* _Источник_:
┄┄┄┄┄┄

Русский язык обозначает говорение неправды двумя глаголами — «лгать» и «врать», и различие между ними для носителя принципиально. «Лгать» относится к бытию, и там ложь непростительна. А когда человек врет, это бытовое действие. Когда можно употребить глагол «врать», но нельзя — «лгать»? Случай первый: «Где живет Иванов? — На Пречистенке. Ой, вру, на Остоженке». Здесь «врать» — это «сказать, не подумав», и отсюда парадоксальные высказывания вроде «врет, врет, да и правду соврет». Второй тип вранья — когда человек просто считает, что лучше, чтобы некто не знал правду. Так дети часто врут родителям, когда думают, что те либо расстроятся, либо накажут. Родители специально учат детей: «Врать нехорошо». Не плохо, а именно нехорошо. Сказать «лгать — нехорошо» невозможно. И есть, наконец, «художественное» вранье. В русском языке есть очень характерный глагол «приврать» — такое небольшое вранье, приправа к правдивой в целом истории. Но если человек увлекся враньем, то это уже плохо:
«Еще двадцать,
 Еще тридцать, 
Ну еще туда-сюда, 
А уж сорок, 
Ровно сорок, —
 Это просто ерунда!».
«Гулять»
Главное в русском «гулять» — не пешее перемещение, а ощущение свободы. Когда человек «гуляет», это значит, что он не отягощен обязанностями. «Обязанность», в свою очередь, происходит от слова «вязать» и с точки зрения русского языка, безусловно, является грузом, поэтому она бывает «тяжкой» и ее можно «переложить» или даже «свалить» на другого человека.
Чтобы начать «гулять», даже необязательно выходить из дома — достаточно просто взять «отгул» на работе или «прогулять» школу. Гулять можно одному, с друзьями или целым городом. Народные гулянья — это может быть все, что угодно: концерты, сжигание маслениц, салюты и т.д. Хотя в этом году появились, наоборот, народные прогулки, которые означают исключительно массовое пешее перемещение. Ну и, конечно, не надо забывать о традиционном значении «гулять»: «Императрица Мария Федоровна, узнав, что граф Платов ездил в Царское село, спросила, ну а что вы там делали, гуляли? И он отвечал: нет, государыня, большой гульбы не было, а так, бутылочки по три на брата осушили».
«Душа»
Душа в наивно-языковом представлении воспринимается как своего рода невидимый орган, локализованный где-то в груди. У души есть стороны и тайники, с нее можно снять груз, ее можно вынуть и вложить, раскрыть, в нее можно залезть и даже плюнуть.
Душа — вместилище внутренних состояний человека. Те состояния, которые имеют внешние проявления или, по крайней мере, не противоречат таковым, находятся на поверхности этого вместилища (он улыбался, потому что у него было светло на душе); скрытые от посторонних мысли и чувства находятся где-то в глубине (в глубине души он был романтиком). Если душа человека — вместилище его сокровенных мыслей и чувств, то дух составляет его внутренний стержень. В критических ситуациях человеку необходимо присутствие духа (невозможно сказать «присутствие души», ведь душа у человека есть всегда), и, прежде чем что-то предпринять, он часто должен «собраться с духом». Дух позволяет человеку подниматься на большую высоту — «воспарять духом», но он может и «упасть духом». Если дух угасает, это еще не свидетельствует об отчаянии, но все же о некоторой потере энтузиазма. Таким образом, для человека важно горение духа. Горение же души (выражение «душа горит») свидетельствует лишь об особого рода энтузиазме — о желании выпить.

┄┄┄┄┄┄

* _Что нужно сделать_:
a. Перечислите все действия с душой, которые, как сказано в тексте о русских словах, можно с ней совершить.
b. Ответьте коротко по тексту о русских словах, каждый ответ на своей строке:
(i) От какого слова происходит «обязанность»?
(ii) Какими словами родители учат детей не врать?
(iii) О каком желании говорит выражение «душа горит»?
c. Перепишите из текста о русских словах отрывок, начиная со слов «Главное в русском» и далее вплоть до слов «на другого человека.».

* _Исходные данные_:
┄┄┄┄┄┄

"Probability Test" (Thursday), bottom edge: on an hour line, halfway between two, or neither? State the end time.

┄┄┄┄┄┄

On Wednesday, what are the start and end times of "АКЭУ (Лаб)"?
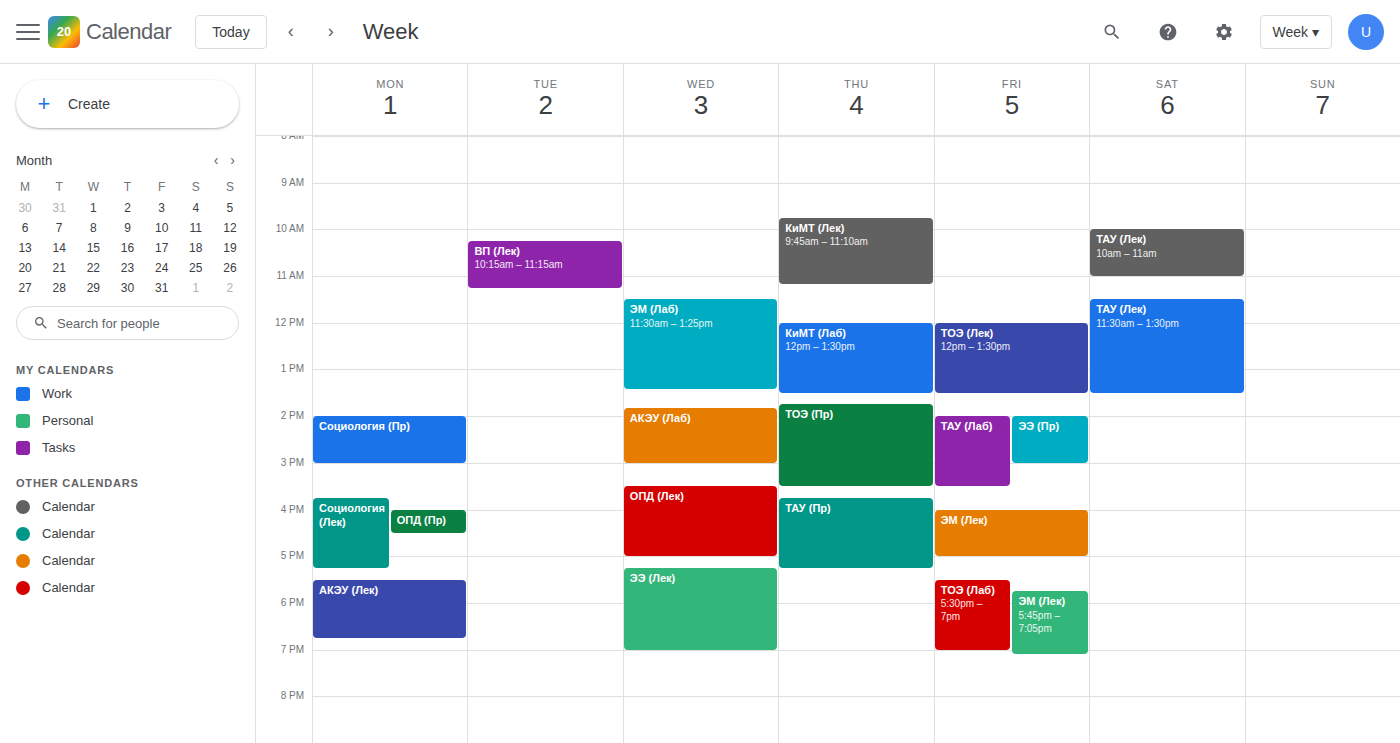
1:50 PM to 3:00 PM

┄┄┄┄┄┄

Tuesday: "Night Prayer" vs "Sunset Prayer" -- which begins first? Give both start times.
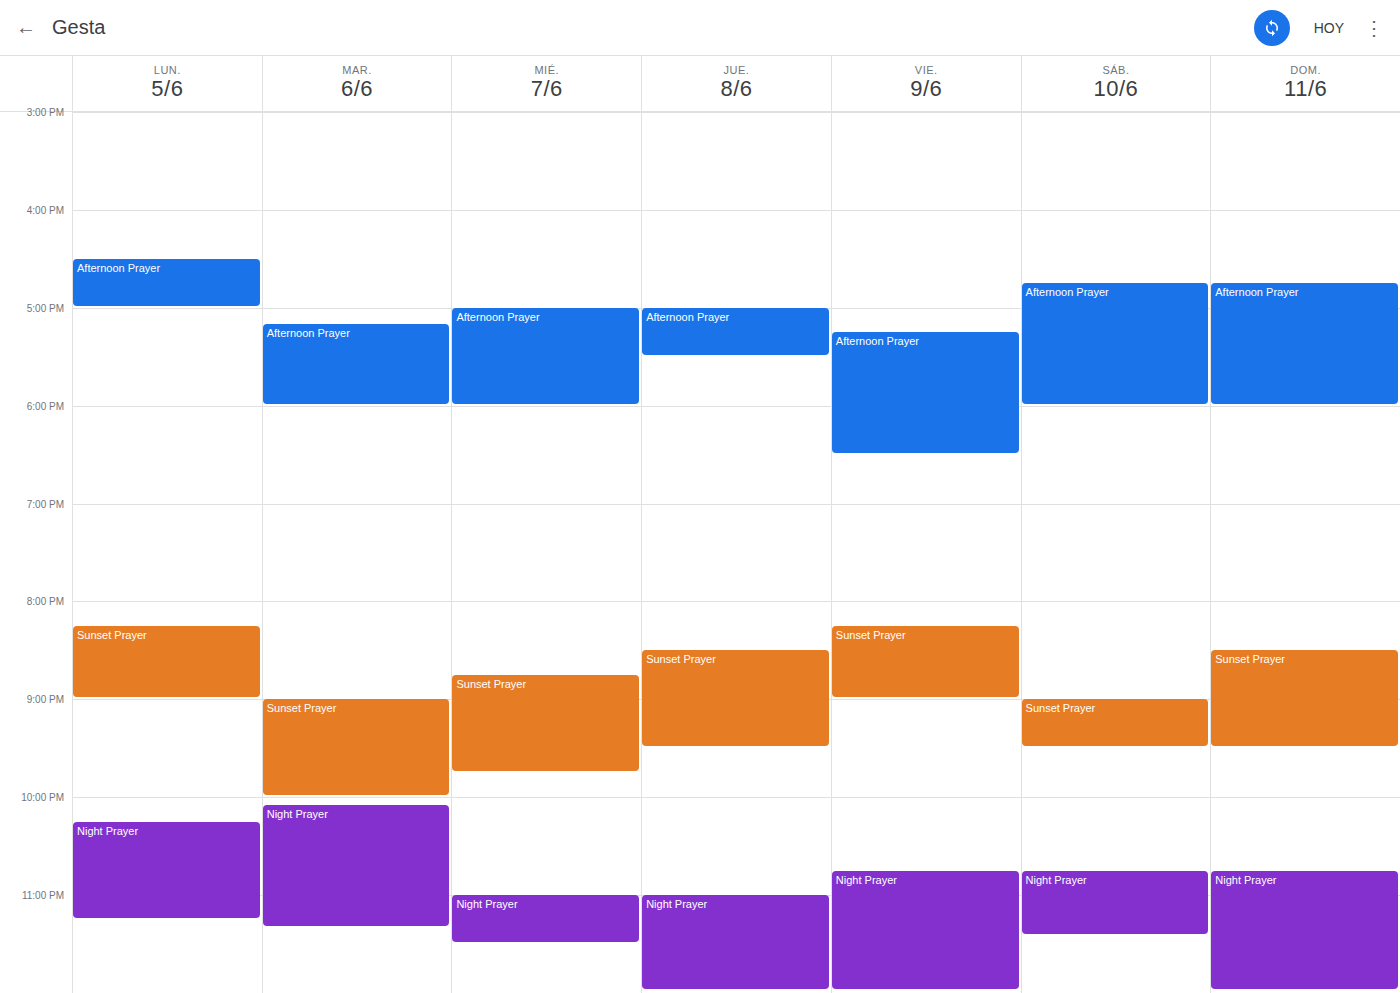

┄┄┄┄┄┄

* _Ответы_:
a. Снять с нее груз, вынуть, вложить, раскрыть, залезть в нее, плюнуть в нее.

b.
(i) От слова «вязать».
(ii) «Врать нехорошо».
(iii) О желании выпить.

c.
Главное в русском «гулять» — не пешее перемещение, а ощущение свободы. Когда человек «гуляет», это значит, что он не отягощен обязанностями. «Обязанность», в свою очередь, происходит от слова «вязать» и с точки зрения русского языка, безусловно, является грузом, поэтому она бывает «тяжкой» и ее можно «переложить» или даже «свалить» на другого человека.